19.1. Important Terms
19.2. A Sample Minimum Scenario
19.3. Components of a High Availability Solution
19.4. The Software Side of High Availability
19.5. Clustering
19.6. For More Information

Abstract

This chapter contains a short overview of the key concepts and tools from the area of high availability under Linux. It also offers suggested further reading for all the topics mentioned.

High availability describes systems that can mask certain malfunctions — in particular, the failure of individual computers — so the service can be made available to the user again after only a short downtime. Hardware and software are carefully coordinated and laid out for redundancy, enabling an automatic switch to the other components in the event of a malfunction. High availability differs from “error tolerance” because the service is temporarily unavailable for the short service switchover phase, which can be noticed in delays or short losses in connection.

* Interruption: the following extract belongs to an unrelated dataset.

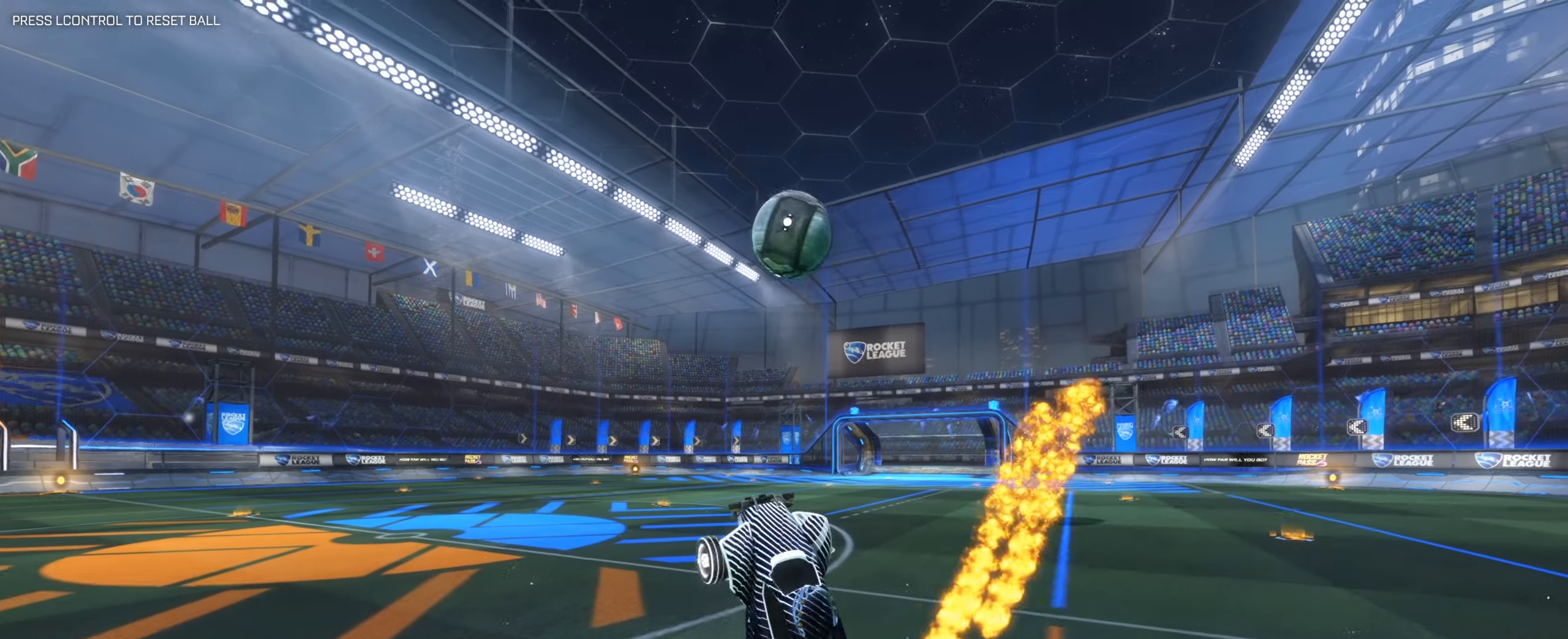
{"keys": ["q", "s"], "mouse": ["left"], "events": [[16, "w", "up"], [283, "w", "down"], [333, "w", "up"], [483, "s", "down"]]}
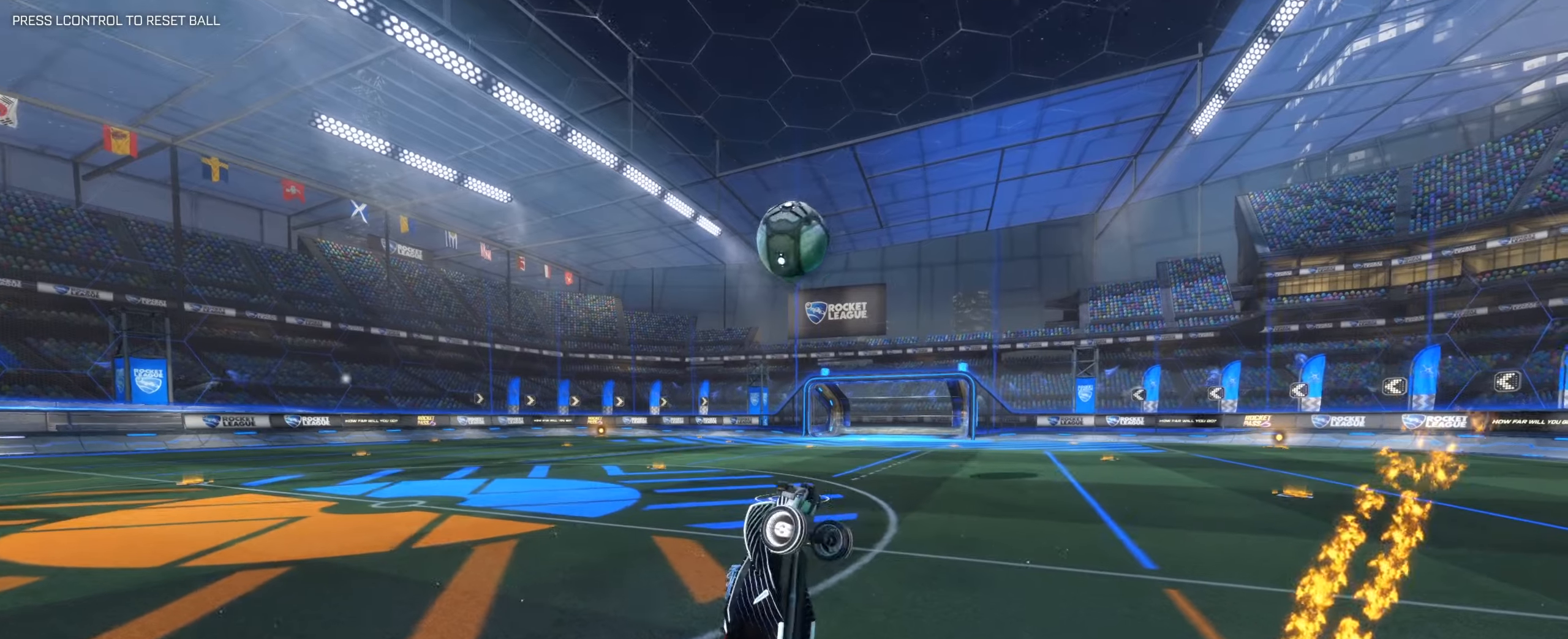
{"keys": ["q"], "mouse": ["left"], "events": [[117, "d", "down"], [400, "d", "up"], [400, "s", "up"]]}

A high availability system particularly means when the overall availability of the service is between 99.999 percent and 99.99999 percent. This corresponds to a downtime of between five minutes and three seconds over an entire year. The most important factor is not just the software and hardware side, but, primarily, well-conceived system administration with well-documented and understandable processes for minimizing faults. In every case, it involves weighing risks and costs. Different requirements and solutions may be appropriate, depending on the application scenario. Your Novell partner will be happy to advise you.

19.1. Important Terms

Here are a few important terms related to high availability:

SPOF

Single Point of Failure: Component of a system whose failure impairs the functioning of the whole system.

Failover

Another similar system component automatically takes over the function of a failed component.

Cold Standby

The alternative hardware is on cold standby. The failover must be performed manually, so the failure will be clearly apparent.

Warm Standby

The backup system runs in the background, so the transfer can take place automatically. The data on both systems is automatically synchronized. For the user, the failover is like a very fast automatic service reboot. However, the current transaction may be aborted because it was not possible to synchronize the data prior to failure.

Hot Standby

Both systems permanently run in parallel — data on both systems is one hundred percent synchronized. Users will not be aware of any failures. This level cannot usually be reached without making a corresponding modification to the client. To run both systems completely synchronously, the connections to the client must be mirrored one hundred percent. This normally requires clients that have connections with two or more servers at the same time and that communicate with all of them. A normal web browser cannot do this.

Load Balancing

The distribution of load within a cluster of computers. Load balancing is used in an LVS scenario (Linux virtual server), for example (see Section 19.5.2. “Linux Virtual Server”).

STONITH

Shot the other node in the head: Special hardware and software that ensures that a faulty node does not write-access distributed media within a cluster, threatening data consistency in the entire cluster. This involves simply disconnecting the system from the main power supply.